Come nell’introito del messale romano, il regista visionario Darren Aronofsky nella pellicola “Requiem for a dream”, attraverso un racconto iperreale e allucinato sulle dipendenze lucidamente constatate, abbandona le speranze e i sogni tossici dei suoi personaggi per andare incontro ad un ineluttabile destino afflitto, che supplica perdono e compassione per un’umanità sfigurata e derelitta.
La vedova Sara Goldfarb vive in una dimensione ovattata e desolata, popolata unicamente dall’ossessione per la televisione e da un tale desiderio di dimagrire che la porterà all’assunzione disperata e inconsapevole di pillole, le quali si riveleranno però essere anfetamine.
Harry, il figlio di Sara, è invece un tossicodipendente che inizia a spacciare droga insieme alla fidanzata Marion e all’amico Tyrone.
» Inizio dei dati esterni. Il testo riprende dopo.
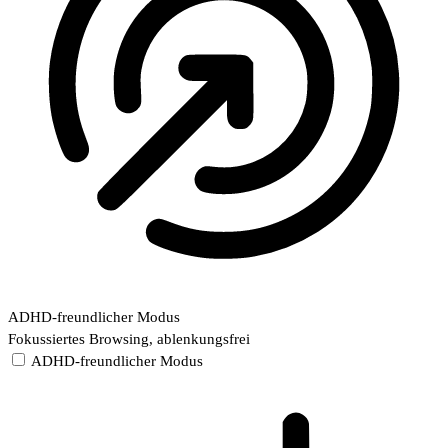
ADHD-freundlicher Modus
Fokussiertes Browsing, ablenkungsfrei
ADHD-freundlicher Modus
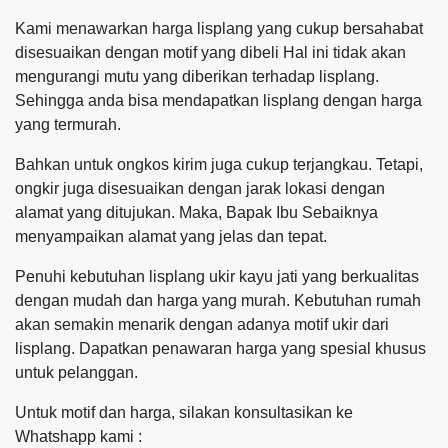
Kami menawarkan harga lisplang yang cukup bersahabat
disesuaikan dengan motif yang dibeli Hal ini tidak akan
mengurangi mutu yang diberikan terhadap lisplang.
Sehingga anda bisa mendapatkan lisplang dengan harga
yang termurah.
Bahkan untuk ongkos kirim juga cukup terjangkau. Tetapi,
ongkir juga disesuaikan dengan jarak lokasi dengan
alamat yang ditujukan. Maka, Bapak Ibu Sebaiknya
menyampaikan alamat yang jelas dan tepat.
Penuhi kebutuhan lisplang ukir kayu jati yang berkualitas
dengan mudah dan harga yang murah. Kebutuhan rumah
akan semakin menarik dengan adanya motif ukir dari
lisplang. Dapatkan penawaran harga yang spesial khusus
untuk pelanggan.
Untuk motif dan harga, silakan konsultasikan ke
Whatshapp kami :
Sarà l’inizio dell’autodistruzione e dello sgretolarsi di ogni loro progetto.
La sceneggiatura, riadattata dall’omonimo romanzo di Hubert Selby Jr., è qui magistralmente modellata secondo una tripartizione da tragedia greca, nella quale vengono associati ai tempi dell’ascesa, del declino e della caduta, le tre stagioni dell’estate, dell’autunno (qui rinominato fall-caduta) e dell’inverno, omettendo tuttavia la catarsi finale, poiché impossibile a realizzarsi sulle macerie della dipendenza.
La dimensione onirica, delirante e convulsa della narrazione è supportata da un montaggio hip-hop in stile videoclip: sfrutta cioè espedienti narrativi di raccordo (immagine-suono) per far scorrere fluidamente le due storie parallele, secondo una progressione ascensionale in linea anche con il crescendo delle note della splendida e potente colonna sonora di Clint Mansell.
Anche la fotografia diventa funzionale e fondamentale per comunicare l’estetica sgradevole e putrida di un’esistenza deviata, che Matthew Libatique, il direttore della fotografia, ottiene con l’alternarsi di una cromatura che va dal verdastro al bianco lattescente, sinonimi di una realtà malata e in decomposizione.
Questa pellicola di Aronofsky ha la capacità di turbare e di graffiare fin nelle viscere i suoi spettatori facendoli precipitare nell’abisso di un incubo che, grazie alla cruda rappresentazione, fa riflettere riguardo all’inesorabile degrado verso il quale porta qualunque patologica dipendenza.